**Problem to solve**
Reproduce the lines from the start of the records through the line containing "όβλημα, η ευθύνη", inclusive, replacing "πρόληψη" with "αποτροπή" and leaving everything else unchanged.

**Information**
■ ■ ■

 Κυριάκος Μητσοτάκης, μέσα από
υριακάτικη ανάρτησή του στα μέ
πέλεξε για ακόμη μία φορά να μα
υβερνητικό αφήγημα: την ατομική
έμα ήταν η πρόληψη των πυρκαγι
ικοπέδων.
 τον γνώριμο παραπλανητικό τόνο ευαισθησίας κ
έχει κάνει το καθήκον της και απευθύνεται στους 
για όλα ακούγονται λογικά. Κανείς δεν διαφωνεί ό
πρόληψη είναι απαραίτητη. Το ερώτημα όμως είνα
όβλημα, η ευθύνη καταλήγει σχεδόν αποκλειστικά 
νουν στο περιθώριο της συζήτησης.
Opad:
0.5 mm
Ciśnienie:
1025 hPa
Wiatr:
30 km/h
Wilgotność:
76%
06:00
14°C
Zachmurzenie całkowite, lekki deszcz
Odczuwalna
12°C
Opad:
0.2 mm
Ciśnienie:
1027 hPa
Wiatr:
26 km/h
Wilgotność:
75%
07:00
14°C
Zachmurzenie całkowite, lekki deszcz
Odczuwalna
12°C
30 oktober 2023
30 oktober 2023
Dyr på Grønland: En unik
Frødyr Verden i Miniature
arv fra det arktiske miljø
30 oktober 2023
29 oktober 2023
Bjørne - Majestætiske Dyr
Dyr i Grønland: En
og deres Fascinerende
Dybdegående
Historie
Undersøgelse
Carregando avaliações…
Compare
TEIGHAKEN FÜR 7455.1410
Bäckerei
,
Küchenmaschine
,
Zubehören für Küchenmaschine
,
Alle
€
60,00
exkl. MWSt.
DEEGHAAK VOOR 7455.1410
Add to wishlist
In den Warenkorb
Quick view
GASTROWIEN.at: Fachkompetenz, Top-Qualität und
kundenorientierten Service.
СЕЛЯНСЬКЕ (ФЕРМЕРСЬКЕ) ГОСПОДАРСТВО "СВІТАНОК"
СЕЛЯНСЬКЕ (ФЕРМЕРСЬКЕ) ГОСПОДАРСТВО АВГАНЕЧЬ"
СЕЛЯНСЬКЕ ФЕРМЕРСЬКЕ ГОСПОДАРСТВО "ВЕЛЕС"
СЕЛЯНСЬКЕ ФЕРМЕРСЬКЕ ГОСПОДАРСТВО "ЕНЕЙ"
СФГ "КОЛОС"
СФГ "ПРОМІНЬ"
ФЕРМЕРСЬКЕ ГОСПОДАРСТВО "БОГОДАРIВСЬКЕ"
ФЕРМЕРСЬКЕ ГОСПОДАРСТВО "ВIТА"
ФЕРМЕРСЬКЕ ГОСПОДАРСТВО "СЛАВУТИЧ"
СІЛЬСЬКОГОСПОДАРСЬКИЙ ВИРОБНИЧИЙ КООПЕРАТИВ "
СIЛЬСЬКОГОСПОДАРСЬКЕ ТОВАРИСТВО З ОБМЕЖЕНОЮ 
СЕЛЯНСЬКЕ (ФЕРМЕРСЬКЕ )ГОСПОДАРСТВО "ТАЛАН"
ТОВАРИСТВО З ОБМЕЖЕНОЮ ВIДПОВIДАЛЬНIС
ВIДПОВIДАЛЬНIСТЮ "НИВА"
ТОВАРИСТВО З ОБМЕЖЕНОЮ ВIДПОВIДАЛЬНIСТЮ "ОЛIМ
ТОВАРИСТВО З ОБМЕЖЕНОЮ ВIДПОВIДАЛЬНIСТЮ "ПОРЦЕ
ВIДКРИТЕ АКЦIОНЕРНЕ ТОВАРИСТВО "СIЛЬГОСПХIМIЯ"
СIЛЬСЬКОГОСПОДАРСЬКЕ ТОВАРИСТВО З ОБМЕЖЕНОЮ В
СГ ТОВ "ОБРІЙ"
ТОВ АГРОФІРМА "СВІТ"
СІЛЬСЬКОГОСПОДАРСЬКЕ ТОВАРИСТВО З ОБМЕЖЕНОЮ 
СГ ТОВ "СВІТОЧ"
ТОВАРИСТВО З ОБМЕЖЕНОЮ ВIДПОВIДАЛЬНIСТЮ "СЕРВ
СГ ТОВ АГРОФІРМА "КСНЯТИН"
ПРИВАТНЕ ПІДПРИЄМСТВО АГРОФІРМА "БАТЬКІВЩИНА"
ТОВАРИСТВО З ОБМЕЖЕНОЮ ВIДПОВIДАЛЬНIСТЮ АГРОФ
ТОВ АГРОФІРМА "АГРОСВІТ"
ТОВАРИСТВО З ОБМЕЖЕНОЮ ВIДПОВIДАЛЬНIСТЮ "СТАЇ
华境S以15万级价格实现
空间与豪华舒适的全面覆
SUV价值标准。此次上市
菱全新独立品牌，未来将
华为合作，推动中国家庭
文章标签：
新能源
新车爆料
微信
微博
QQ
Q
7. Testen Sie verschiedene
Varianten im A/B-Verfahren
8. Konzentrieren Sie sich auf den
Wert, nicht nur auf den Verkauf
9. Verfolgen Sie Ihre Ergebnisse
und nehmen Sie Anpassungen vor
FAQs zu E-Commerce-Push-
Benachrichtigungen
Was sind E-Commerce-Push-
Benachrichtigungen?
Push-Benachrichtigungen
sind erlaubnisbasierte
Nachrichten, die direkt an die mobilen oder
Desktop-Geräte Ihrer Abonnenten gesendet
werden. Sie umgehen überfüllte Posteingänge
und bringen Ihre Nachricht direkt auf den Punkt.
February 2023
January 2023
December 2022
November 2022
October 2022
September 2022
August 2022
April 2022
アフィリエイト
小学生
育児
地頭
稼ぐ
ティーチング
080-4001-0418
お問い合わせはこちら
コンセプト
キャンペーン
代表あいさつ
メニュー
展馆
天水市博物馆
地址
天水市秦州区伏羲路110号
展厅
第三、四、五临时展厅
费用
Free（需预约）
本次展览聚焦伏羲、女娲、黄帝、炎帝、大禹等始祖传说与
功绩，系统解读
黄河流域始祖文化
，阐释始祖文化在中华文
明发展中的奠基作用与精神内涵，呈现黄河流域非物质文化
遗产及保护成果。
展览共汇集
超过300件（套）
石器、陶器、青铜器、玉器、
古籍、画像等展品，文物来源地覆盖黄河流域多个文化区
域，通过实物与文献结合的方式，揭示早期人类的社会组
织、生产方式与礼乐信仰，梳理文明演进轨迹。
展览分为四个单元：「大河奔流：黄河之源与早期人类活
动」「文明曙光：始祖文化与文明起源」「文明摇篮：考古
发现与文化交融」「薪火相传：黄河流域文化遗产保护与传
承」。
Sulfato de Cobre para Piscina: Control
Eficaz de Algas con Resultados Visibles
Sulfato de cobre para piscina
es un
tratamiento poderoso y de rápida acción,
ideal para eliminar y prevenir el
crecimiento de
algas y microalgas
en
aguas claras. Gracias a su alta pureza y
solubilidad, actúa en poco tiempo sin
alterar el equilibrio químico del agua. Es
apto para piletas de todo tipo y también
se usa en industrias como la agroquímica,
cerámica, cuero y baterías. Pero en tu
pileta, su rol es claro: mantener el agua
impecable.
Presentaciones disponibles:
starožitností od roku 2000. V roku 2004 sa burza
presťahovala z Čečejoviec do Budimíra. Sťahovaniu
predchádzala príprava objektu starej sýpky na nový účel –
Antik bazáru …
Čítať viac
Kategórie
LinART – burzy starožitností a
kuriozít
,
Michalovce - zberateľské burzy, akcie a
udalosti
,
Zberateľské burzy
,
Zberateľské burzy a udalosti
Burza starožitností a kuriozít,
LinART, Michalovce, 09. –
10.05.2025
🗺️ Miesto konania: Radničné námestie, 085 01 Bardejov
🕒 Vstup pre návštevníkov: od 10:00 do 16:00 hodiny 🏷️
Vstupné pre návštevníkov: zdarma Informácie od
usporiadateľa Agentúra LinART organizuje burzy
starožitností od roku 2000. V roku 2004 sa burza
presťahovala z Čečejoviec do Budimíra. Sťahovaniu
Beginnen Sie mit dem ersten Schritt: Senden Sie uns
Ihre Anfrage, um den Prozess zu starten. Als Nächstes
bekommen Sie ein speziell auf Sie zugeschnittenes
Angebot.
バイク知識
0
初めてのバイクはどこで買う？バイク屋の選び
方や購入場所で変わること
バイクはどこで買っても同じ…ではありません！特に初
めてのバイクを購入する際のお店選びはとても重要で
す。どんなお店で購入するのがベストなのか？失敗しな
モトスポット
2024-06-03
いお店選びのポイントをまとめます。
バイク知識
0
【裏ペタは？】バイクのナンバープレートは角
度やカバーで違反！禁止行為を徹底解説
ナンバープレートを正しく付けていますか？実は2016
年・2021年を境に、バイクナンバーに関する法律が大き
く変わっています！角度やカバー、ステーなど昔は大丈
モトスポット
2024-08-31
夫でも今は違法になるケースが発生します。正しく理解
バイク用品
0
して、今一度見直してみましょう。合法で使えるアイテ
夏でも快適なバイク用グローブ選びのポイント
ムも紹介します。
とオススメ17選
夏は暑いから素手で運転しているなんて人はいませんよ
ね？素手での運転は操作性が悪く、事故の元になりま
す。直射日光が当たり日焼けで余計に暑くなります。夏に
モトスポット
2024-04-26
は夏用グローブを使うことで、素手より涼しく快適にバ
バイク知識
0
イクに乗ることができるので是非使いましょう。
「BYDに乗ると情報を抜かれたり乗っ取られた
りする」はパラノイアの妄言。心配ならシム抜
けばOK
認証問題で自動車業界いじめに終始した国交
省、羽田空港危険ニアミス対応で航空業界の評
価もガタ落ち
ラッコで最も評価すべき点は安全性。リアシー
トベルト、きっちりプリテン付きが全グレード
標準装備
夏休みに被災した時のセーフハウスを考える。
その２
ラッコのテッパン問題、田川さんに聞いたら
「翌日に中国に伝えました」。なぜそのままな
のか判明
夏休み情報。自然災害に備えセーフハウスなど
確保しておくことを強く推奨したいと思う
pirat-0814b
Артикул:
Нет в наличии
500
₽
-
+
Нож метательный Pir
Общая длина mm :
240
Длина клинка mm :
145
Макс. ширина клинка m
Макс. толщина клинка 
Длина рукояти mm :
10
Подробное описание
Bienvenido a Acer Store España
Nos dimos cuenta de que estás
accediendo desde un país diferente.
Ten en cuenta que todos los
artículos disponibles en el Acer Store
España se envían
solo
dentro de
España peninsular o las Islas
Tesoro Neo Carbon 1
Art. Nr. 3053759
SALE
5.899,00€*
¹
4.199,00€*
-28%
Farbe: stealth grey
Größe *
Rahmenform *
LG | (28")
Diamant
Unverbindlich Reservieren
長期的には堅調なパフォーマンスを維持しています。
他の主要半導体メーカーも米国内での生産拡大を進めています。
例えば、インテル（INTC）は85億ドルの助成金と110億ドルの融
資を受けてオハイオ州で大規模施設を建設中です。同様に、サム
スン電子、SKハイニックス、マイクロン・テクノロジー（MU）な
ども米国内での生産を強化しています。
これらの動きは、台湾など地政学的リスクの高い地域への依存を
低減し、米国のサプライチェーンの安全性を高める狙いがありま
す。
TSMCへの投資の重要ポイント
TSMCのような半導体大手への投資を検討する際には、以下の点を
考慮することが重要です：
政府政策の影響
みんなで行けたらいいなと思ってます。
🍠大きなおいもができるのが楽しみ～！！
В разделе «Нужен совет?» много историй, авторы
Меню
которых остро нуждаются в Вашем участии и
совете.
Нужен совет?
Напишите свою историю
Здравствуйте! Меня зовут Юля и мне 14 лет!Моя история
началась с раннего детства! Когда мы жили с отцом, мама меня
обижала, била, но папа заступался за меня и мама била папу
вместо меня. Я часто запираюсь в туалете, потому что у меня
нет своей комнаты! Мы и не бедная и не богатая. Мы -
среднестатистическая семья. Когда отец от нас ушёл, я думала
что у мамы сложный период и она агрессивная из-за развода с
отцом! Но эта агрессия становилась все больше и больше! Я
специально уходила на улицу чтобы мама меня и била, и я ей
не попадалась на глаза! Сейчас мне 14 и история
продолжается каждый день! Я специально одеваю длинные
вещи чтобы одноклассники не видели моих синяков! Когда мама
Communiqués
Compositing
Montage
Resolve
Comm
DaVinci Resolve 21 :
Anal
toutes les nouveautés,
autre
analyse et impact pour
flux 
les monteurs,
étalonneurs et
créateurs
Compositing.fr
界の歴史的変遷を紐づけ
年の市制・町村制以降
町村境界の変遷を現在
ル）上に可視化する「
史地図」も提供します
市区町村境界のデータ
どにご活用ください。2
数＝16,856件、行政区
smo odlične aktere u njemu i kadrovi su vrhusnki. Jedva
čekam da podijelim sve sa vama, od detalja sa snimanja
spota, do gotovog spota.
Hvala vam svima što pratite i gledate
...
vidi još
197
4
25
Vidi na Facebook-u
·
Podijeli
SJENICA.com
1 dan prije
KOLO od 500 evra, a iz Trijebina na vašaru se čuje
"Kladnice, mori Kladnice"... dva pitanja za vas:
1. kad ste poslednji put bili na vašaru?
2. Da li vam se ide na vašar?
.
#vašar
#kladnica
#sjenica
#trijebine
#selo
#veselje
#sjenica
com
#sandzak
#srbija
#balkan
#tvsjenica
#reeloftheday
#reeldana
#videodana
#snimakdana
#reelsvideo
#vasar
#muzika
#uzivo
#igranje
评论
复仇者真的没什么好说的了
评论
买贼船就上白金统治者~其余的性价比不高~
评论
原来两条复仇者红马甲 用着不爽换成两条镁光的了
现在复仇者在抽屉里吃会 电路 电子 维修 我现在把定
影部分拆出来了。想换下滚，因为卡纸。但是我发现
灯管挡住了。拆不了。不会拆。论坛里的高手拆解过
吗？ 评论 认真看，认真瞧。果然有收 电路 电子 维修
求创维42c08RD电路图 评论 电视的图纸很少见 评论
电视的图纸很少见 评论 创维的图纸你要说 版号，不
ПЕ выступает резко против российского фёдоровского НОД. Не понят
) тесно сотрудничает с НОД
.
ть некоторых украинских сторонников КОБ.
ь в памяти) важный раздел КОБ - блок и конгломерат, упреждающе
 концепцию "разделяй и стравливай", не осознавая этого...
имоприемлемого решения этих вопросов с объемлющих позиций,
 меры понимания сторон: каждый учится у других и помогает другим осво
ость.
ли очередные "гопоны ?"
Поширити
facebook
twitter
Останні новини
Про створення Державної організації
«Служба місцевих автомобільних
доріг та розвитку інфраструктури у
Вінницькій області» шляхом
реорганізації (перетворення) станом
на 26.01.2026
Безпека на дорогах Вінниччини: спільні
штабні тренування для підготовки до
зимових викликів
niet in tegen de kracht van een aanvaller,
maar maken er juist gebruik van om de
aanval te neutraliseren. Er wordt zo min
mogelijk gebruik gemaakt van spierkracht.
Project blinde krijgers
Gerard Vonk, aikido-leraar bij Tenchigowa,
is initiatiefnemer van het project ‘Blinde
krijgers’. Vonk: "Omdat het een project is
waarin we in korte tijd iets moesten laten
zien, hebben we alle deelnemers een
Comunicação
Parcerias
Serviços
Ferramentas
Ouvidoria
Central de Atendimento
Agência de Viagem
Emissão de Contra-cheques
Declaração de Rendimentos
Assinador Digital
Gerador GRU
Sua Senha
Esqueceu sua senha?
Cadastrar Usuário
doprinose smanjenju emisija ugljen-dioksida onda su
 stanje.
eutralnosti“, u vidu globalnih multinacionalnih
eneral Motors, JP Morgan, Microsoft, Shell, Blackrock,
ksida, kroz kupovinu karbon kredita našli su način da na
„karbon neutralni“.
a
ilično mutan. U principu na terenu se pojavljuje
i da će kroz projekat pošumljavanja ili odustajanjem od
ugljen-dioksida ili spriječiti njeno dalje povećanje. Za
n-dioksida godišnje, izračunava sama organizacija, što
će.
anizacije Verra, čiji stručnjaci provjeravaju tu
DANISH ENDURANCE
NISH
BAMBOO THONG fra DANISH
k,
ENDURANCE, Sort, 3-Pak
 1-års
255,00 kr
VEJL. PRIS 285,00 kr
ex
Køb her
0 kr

■ ■ ■

**Result of this exercise**
 Κυριάκος Μητσοτάκης, μέσα από
υριακάτικη ανάρτησή του στα μέ
πέλεξε για ακόμη μία φορά να μα
υβερνητικό αφήγημα: την ατομική
έμα ήταν η αποτροπή των πυρκαγι
ικοπέδων.
 τον γνώριμο παραπλανητικό τόνο ευαισθησίας κ
έχει κάνει το καθήκον της και απευθύνεται στους 
για όλα ακούγονται λογικά. Κανείς δεν διαφωνεί ό
αποτροπή είναι απαραίτητη. Το ερώτημα όμως είνα
όβλημα, η ευθύνη καταλήγει σχεδόν αποκλειστικά 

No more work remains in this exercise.